Wednesday, June 30, 2021

What is truth? Or, which truth are you talking about?

Truth has always become a bone of contention. Different people understand it differently. Sometimes, people impose on others their understanding of truth. What is truth? Or, which truth are we talking about? While we do not know everything about it, we can think of several types of truth in our human world.

First, there is a scientific, objective truth. For example, the earth rotates the sun; this is a fact. Even in human lives, if there were a homicide, the truth is there are a killer and victim. Things exist or happen in the world apart from us, or regardless of how we interpret them. In some sense, science belongs to this category of truth.

Second, there is a phenomenological truth, which is a perspectival or interpretive truth. In other words, it has to do with seeing or interpreting what is happening. For example, people see the sun rising and setting. From their eyes, they truly see the sun moving. In complex human lives, for instance, in the case of a homicide, we need to know why it happened. Likewise, in an unjust world, some may point out the problem of unequal distribution of income. In a sense, spirituality, in its broad sense, falls into this category of truth.

Third, and lastly, we can think of religious truth, which is understood and canonized in a particular religious tradition. Various understanding and practices of spirituality are organized and developed into religious forms. For example, while Jesus was a "spiritual" person, later Christianity as a religion emerged and flourished with express claims of religious truth. Along the way, sacred writings (scripture) were produced, collected, and interpreted in ways to support and transmit a set of religious truths. While celebrating a diversity of sacred truth in various religions, we need humility because truth is more than religion.

We should acknowledge each of these areas as unique and necessary.

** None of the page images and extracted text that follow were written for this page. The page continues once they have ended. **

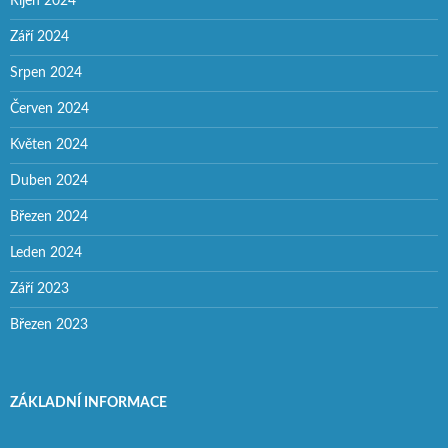
Říjen 2024
Září 2024
Srpen 2024
Červen 2024
Květen 2024
Duben 2024
Březen 2024
Leden 2024
Září 2023
Březen 2023
ZÁKLADNÍ INFORMACE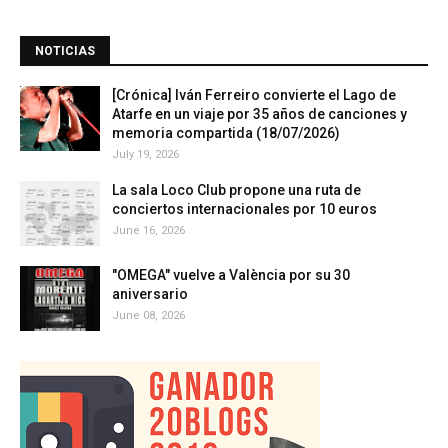
NOTICIAS
[Crónica] Iván Ferreiro convierte el Lago de
Atarfe en un viaje por 35 años de canciones y
memoria compartida (18/07/2026)
July 19, 2026
La sala Loco Club propone una ruta de
conciertos internacionales por 10 euros
June 16, 2026
"OMEGA" vuelve a València por su 30
aniversario
June 08, 2026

Science helps us realize who we are and where we live. We are from the dust and return to it. Spirituality is a response to science in some respects. How can we live as dust-being? Questions ensue: What happens after death? Why do bad things happen to good people? Too much spirituality or speculation may not be sound. But the sound and proper spiritual response to the harsh realities we face daily is needed. When people codify spirituality or religious experience into a text, namely, scripture, an organized religion starts and helps people stay in a comfortable, challenging community of faith. But the problem begins when religion takes over sound spirituality and unifies people with a single truth claim.

It's interesting to see all three elements of science, spirituality, and scripture in a single text, for example, in Gen 2:7. The first human out of the dust speaks of science. The breath of life breathed into the first human reflects spirituality. When people read Gen 2:7, they read it as scripture and put it in a theological dogma.